START Extracted text
I wanted to ask whether it is even possible to implement the Bellman-Ford algorithm on a finite state machine.

How can you determine whether a machine will have a finite number of states or not?

Edit: The Bellman-Ford algorithm finds the shortest path between 2 nodes in a set of nodes.

  • \$\begingroup\$ Is this not graph-searching? \$\endgroup\$ – analogsystemsrf May 7 at 12:49
  • \$\begingroup\$ It is graph searching, are those algorithms difficult to implement on FSM? \$\endgroup\$ – user221368 May 7 at 12:52
  • \$\begingroup\$ stackoverflow.com/questions/37460501/… \$\endgroup\$ – user221368 May 7 at 12:54
  • \$\begingroup\$ I read something here about A* algorithm on FSM, its very similar to bellman ford. I couldnt understand what the commenter wrote about Open and closed sets not bounded in size by a constant \$\endgroup\$ – user221368 May 7 at 12:55
  • \$\begingroup\$ I can imagine a push-down stack is required, which gives a strictly ordered access to the nodes. But even more flexible (random?) access, to nodes and an accumulated-distance of each trail-path, may be needed. There is a hierarchy of "compute machines", and those with just a stack-memory are LOW in the hierarchy.I think Fano wrote a book on compute-machines, under some title. \$\endgroup\$ – analogsystemsrf May 7 at 12:58

Snarky half-answer: Of course you can implement this in a FSM. Imagine an ordinary x86_64 processor sitting in a desktop computer. If I call each of the 2^32 bytes in memory part of my "state", wouldn't you agree that my desktop computer is a FSM?
END Extracted text
START Information given
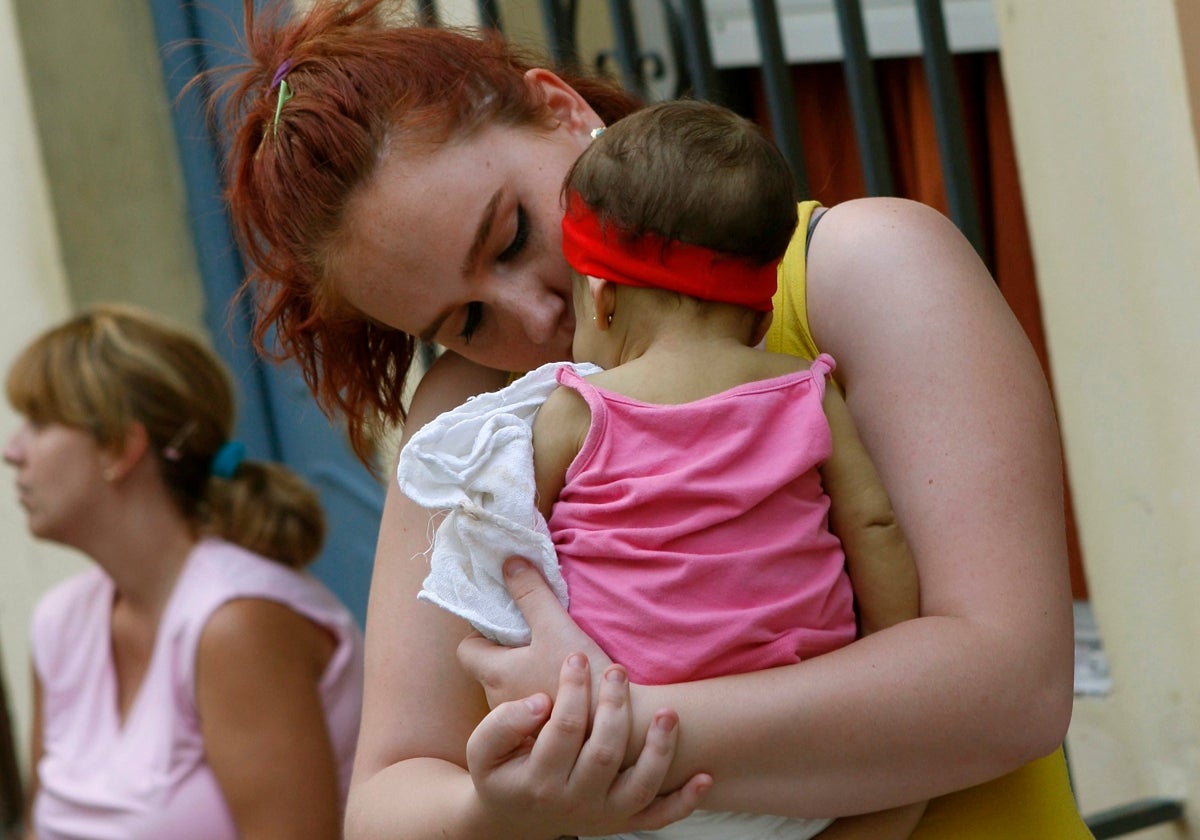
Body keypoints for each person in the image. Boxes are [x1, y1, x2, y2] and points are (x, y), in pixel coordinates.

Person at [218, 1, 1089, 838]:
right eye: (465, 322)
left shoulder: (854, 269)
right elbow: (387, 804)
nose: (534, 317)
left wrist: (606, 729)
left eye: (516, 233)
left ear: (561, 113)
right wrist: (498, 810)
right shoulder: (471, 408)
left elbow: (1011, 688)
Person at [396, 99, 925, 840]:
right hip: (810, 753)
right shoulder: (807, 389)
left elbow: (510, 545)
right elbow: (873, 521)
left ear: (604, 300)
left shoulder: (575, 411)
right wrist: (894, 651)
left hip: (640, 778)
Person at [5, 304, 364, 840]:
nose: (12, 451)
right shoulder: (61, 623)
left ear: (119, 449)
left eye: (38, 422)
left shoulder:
END Information given
● **Work instruction 1**
Translate this sentence from the Bellman-Ford question into Spanish: "Imagine an ordinary x86_64 processor sitting in a desktop computer."
● **Work instruction 2**
In the Bellman-Ford question, why does the snarky half-answer say a desktop computer counts as a finite state machine? Answer in one to three sentences.
● **Work instruction 3**
Reproduce the stretch of the Bellman-Ford question from "Snarky half-answer: Of" through "computer is a FSM?".

● **Exercise result 1**
Imagina un procesador x86_64 común y corriente instalado en una computadora de escritorio.

● **Exercise result 2**
The half-answer treats each of the 2^32 bytes in the computer's memory as part of the machine's "state." Because that memory is finite, the computer has a finite number of states, which makes it a finite state machine.

● **Exercise result 3**
Snarky half-answer: Of course you can implement this in a FSM. Imagine an ordinary x86_64 processor sitting in a desktop computer. If I call each of the 2^32 bytes in memory part of my "state", wouldn't you agree that my desktop computer is a FSM?